Patti Smith - Auguries of Innocent (3 stars)

Patti Smith

Auguries of Innocence (Virago)


In the recent Punk Night documentary on ITV4, John Lydon was being characteristically, boringly dismissive of the New York acts (Ramones, Television, Patti Smith) who arrived as the British wave exploded. They were just too educated, too well-off, too cultural for his tastes, with the grimy UK anarchists far more his bag. I find it difficult to imagine the drummer of Psykik Volts being able to spell ‘auguries’ never mind ever releasing a poetry book with the word in the title. For those guys, Rimbaud is probably a musclebound numbskull who singlehandedly won the Cold War.
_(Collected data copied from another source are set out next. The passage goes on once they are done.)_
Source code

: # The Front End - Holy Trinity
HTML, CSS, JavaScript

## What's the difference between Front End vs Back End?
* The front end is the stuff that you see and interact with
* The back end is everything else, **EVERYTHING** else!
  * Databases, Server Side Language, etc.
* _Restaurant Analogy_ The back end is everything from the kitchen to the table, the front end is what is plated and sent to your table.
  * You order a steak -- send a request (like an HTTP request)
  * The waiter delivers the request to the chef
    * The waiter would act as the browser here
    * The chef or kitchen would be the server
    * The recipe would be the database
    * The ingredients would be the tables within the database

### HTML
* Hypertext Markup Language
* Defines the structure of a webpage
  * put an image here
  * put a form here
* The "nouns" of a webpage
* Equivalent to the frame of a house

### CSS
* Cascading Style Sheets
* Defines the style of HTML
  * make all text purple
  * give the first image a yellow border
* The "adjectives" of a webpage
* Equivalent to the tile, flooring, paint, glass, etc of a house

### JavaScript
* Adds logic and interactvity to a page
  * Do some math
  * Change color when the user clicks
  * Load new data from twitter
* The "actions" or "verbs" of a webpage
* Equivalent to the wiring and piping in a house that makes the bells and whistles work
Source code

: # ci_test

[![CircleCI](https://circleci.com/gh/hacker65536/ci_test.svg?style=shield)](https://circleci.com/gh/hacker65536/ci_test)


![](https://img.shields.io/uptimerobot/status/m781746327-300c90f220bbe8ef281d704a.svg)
So, what we get here from the rock legend who is gracefully approaching her 60th birthday, is her first collection of verse in over a decade. Being the political troubadour that she is, the ill-advised war tearing her country apart plays a big part with ‘Birds of Iraq’ telling: ‘It is coming on a nerve storm/triggering the current source of suffering/stones pelting the human spring.’ Loss is everywhere. In ‘Fourteen’, childhood is trampled underfoot (‘How so and why sours the tiny bud’) while ‘Death of a Tramp’ is a piece inspired by a news story she read in Belfast and records ‘the stench and sense of aimless wrath’. With its ‘funny beaks . . . funny bones, no more’ the slight ‘Sleep of the Dodo’ is a warning to the human race. My dictionary tells me that an ‘augury’ is the pronouncement of a soothsayer.